After the kittens are old enough to get spayed and neutered, they are made available for adoption.

Despite having a new method of handling adoptions through online work and appointments, Stewart said the new adoption process has worked out well.

“The building is still not open to the public and our adoptions have been by appointment. We ask people to check online, our website is always up to date with our adoptable animals and it changes daily, so we ask people to look at the website and call us if there is an animal that they are interested in. We go over as much as we can over the phone ahead of time whether it’s medical or behavioral, and we just try to answer as many questions as we can,” Stewart explained.

If the person is still interested in the animal, adoption applications can be done via email. If folks want to meet the animal beforehand, then for the cats, it will be done virtually.

“For the cats we do a virtual meeting either by Facetime, Zoom or Google meet. A staff member will take a device into the cat habitat and interact with the cat online so that the person can kind of see how the cat is and meet them that way. If they want to move forward with the adoption we process that and they make an appointment to take their animal home,” Stewart said. “It’s been super successful that way.”

Since shelter dogs can roam around outside, those who’d like to meet a potential adoption buddy of the canine variety can make a time to meet outside.     

“Dogs can actually meet outside and we can do a socially distant meeting in the yard with the dog. It is by appointment and everyone wears masks and gloves and we are very careful,” she said.

When asked if there have been surrenders of animals due to COVID, Stewart said they haven’t really seen that occur yet, but are preparing for the possibility.

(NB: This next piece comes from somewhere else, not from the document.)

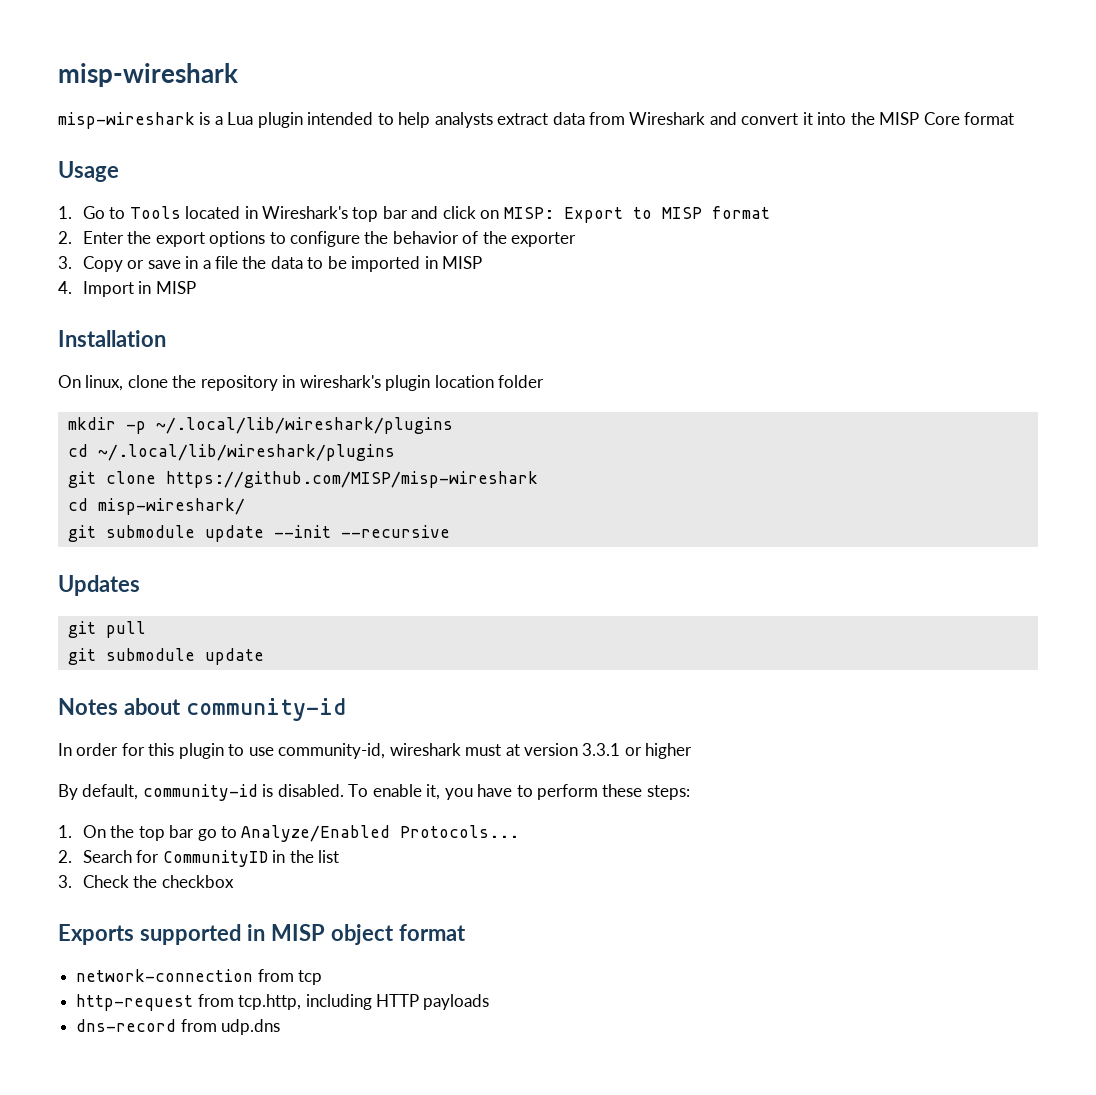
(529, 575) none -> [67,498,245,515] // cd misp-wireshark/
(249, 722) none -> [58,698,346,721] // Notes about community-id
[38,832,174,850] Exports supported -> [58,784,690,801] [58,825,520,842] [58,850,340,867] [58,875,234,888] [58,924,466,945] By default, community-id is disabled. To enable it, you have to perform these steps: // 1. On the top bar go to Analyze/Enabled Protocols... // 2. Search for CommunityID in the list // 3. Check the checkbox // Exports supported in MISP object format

“We really haven’t seen that, we’ve seen more adoptions. I don’t think we’ve had any animals surrendered that were from people who were ill with COVID, although we have prepared ourselves for that possibility,” Stewart said. “We haven’t even had an uptick in strays and I think because people are home and they’ve been with their animals, so we’re not seeing them escape the yard, or do anything that they used to do.”  

With all of these adoptions, is there a concern that once people start to resume their lives that perhaps they won’t be as committed to pet care as they were when they had more time on their hands during shelter in place?

Stewart said she wasn’t sure she could answer that at this time since the pandemic is still very much in its early stages and that scenario hasn't been seen yet. 

“That is kind of in the back of our minds as well,” she said. She said there will always be situations where someone or a family has to give up a pet for some reason and the humane society will be there for folks to help if that occurs.

To learn more about adoptions through the Humane Society of Sonoma County, visit:

Busy with adoptions at Green Dog

The Green Dog Rescue Project based in Windsor isn’t just doing a lot of adoptions, they are doing a high volume of adoptions, so much so, they had to post a statement on their Facebook page.

“We understand how incredibly frustrating it is when you see a dogs picture and bio pop up on an adoption site, submit your application, then not hear back from the organization, only to discover that the dog has already found a new home 10 minutes before you arrive to meet it,” the statement reads. “It has also become abundantly clear to us here in the 'Rescue World' that we are experiencing a dream come true... more homes than we have dogs available for. That being said, it has proven to come with a new set of challenges.”

For instance, last week at around 9 p.m. one day, a litter of 5-month-old Golden Retriever/shepherd puppies were released for adoption and posted on the Green Dog website. By noon the next day, the organization had received 50 adoption applications and an hour later all four that were available had found homes, as well as a majority of the other available dogs.

In the Facebook post, they said while it was wonderful they found homes for a majority of animals, they recognize that it may have been disappointing for families who were hoping to find a pet.

They asked folks to be patient during this busy time of adoptions.

Green Dog adoptions hours are Thursdays through Saturday, 12 to 4 p.m., by appointment only. One-on-one meet and greets with dogs can be set up by appointment and visitors must wear masks during visits.